→ Supplied records:
++++++++
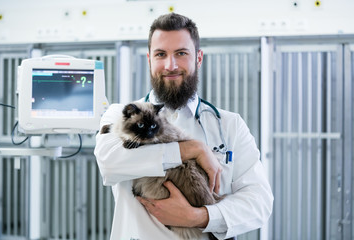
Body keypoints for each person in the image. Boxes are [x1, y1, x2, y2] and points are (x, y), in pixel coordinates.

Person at [94, 13, 273, 240]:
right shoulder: (119, 115)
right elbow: (108, 163)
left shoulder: (230, 124)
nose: (171, 65)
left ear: (198, 58)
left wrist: (199, 217)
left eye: (181, 53)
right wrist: (193, 150)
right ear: (149, 59)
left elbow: (259, 202)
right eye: (161, 54)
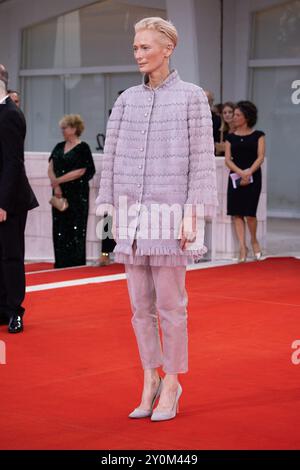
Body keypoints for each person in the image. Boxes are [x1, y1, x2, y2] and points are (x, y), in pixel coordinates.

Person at [96, 17, 218, 421]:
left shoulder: (191, 98)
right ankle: (149, 377)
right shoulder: (127, 99)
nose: (138, 54)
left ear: (168, 49)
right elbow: (110, 158)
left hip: (170, 218)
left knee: (171, 307)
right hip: (131, 217)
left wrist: (192, 216)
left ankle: (172, 381)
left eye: (145, 47)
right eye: (135, 47)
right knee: (138, 308)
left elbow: (202, 162)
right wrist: (108, 210)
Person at [0, 64, 39, 333]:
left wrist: (2, 202)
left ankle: (15, 311)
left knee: (11, 256)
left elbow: (14, 162)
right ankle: (3, 309)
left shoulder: (10, 114)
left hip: (10, 200)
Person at [48, 114, 95, 268]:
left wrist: (58, 181)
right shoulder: (58, 146)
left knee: (76, 226)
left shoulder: (83, 148)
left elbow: (81, 171)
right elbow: (51, 167)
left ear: (74, 129)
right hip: (59, 192)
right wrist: (56, 186)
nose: (62, 130)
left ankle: (75, 262)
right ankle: (61, 261)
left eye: (65, 127)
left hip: (77, 194)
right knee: (59, 227)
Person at [225, 101, 265, 262]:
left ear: (246, 117)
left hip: (253, 176)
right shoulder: (230, 137)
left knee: (250, 213)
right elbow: (228, 159)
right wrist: (241, 172)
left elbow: (260, 156)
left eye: (237, 115)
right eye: (234, 114)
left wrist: (248, 172)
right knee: (237, 213)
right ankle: (242, 247)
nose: (234, 117)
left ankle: (254, 240)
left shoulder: (258, 135)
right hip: (235, 177)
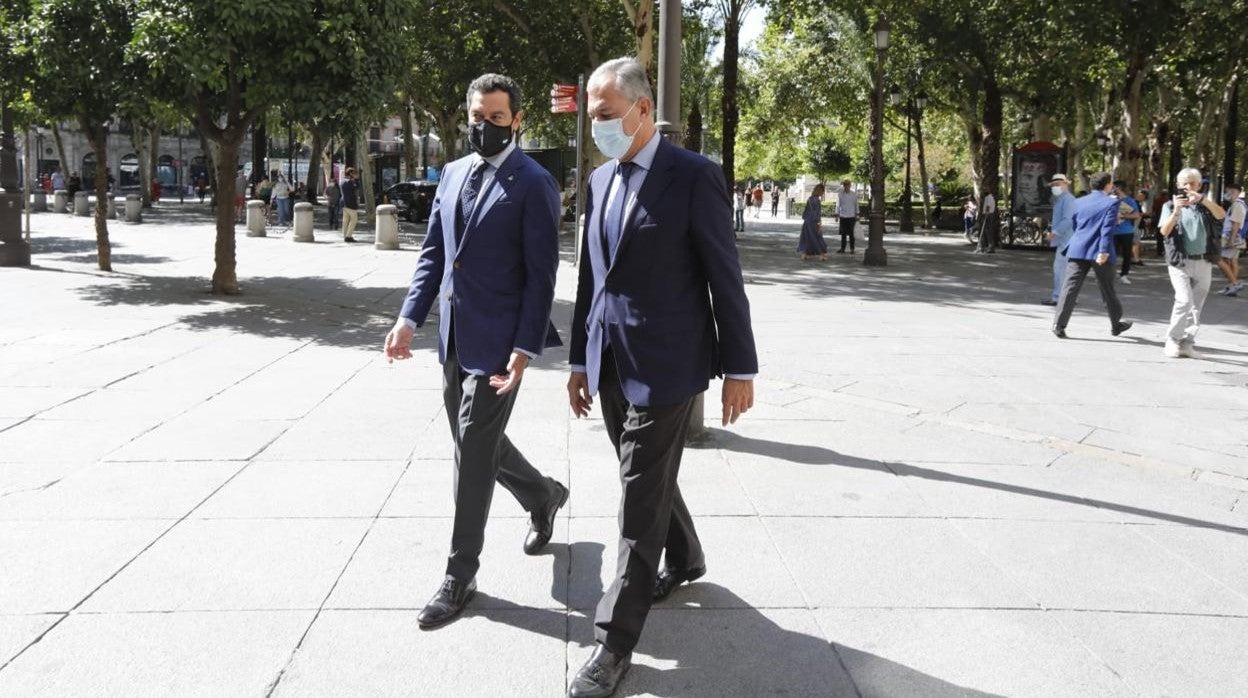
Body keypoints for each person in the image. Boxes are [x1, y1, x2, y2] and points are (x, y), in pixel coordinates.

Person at [566, 56, 758, 698]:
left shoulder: (695, 177)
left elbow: (723, 277)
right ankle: (688, 556)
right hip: (611, 360)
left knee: (636, 494)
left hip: (671, 364)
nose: (598, 127)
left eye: (606, 115)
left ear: (643, 109)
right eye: (593, 117)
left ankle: (613, 643)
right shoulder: (600, 182)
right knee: (645, 475)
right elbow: (592, 278)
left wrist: (740, 366)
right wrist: (576, 360)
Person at [383, 72, 567, 630]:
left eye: (495, 117)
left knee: (471, 451)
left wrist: (525, 347)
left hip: (501, 343)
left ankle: (459, 574)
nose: (483, 126)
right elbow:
++++++++
→ What is required:
Working from the entries above, reproduce exactly and only the lines beginning with the line that has "right ear: (149, 59)" and ending with the line that has "left shoulder: (191, 98)"; omit all pictures.

→ Response area:
right ear: (149, 59)
left elbow: (259, 202)
right eye: (161, 54)
Body keypoints for each person in the image. Boxes are [x1, y1, x2, y2] and points are (x, y), in pixel coordinates.

Person at [96, 17, 218, 421]:
left shoulder: (191, 98)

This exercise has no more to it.